Description of the task |
Can you carry on the article about Avner Ronen's Public messaging app, starting after its last sentence?

Passage to read START

App for Broadcasting Text Chats Rolls Out with ‘SummerBreak’

Avner Ronen, founder of consumer electronics startup Boxee, has rolled out Public, a messaging service that he calls “a third medium for broadcasting conversations.” Public, which raised $2 million at the end of 2015 and is available as an iPhone app and website, broadcasts group chats to an audience, complete with GIFs and emoji. A handful of active participants chat about a topic, which anyone can follow in real-time or read later. Chats can also be shared on Facebook, Twitter or Instagram or embedded in other websites.

Variety reports that one of Public’s first partners is Fullscreen, which will use it for a public chat with “SummerBreak” cast members to promote the latest season of the AT&T-sponsored reality show that follows high school students on their summer break. The show has also used Periscope, YouTube and Instagram.

Public_Mesasaging_App

“It’s a perfect use case for Public,” said Ronen.

Passage to read END
Source data START

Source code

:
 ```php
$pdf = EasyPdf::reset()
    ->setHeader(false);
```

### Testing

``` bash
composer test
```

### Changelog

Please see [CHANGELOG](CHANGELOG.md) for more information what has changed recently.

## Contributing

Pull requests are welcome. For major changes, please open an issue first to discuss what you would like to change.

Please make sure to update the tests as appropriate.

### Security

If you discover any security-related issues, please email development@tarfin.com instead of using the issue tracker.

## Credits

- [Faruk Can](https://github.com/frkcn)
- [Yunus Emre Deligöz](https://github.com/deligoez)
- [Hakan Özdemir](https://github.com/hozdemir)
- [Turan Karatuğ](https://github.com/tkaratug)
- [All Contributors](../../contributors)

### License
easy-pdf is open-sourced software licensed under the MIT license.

Source data END

Task answer |
After Samsung acquired Boxee, Ronen was inspired to create Public when he saw how so many messaging apps were “looking to add more encryption and privacy safeguards in response to Edward Snowden’s revelations about government surveillance.”

“My contrarian instinct got me thinking: What would happen if someone would build the least secure messaging platform, where everything you say is public,” explains Ronen. “Hence the name.”

Variety notes that, although Public competes with Twitter, a platform often used by celebrities to speak to fans, it’s more challenging to have a long conversation on Twitter “because the back-and-forth can get lost in a maelstrom of unrelated tweets” and, because Twitter lets anyone join the conversation, the thread of conversation is lost.

On Public, however, only a few people speak and everyone else listens. Audience members can “still comment in a sidebar, ask questions and even ask to be invited to join as guest participants,” but Public organizers can delete comments and “anyone can block a user.”

“Hopefully this structure will provide for a safe, positive space where people can have meaningful conversations,” said Ronen. Two months ago, former Twitter executive Michael Sippy released group chat app Talkshow, but Ronen noted, “the real test will be whether consumers are actually ready to read chats much in the same way they have been consuming podcasts and late night TV talk.”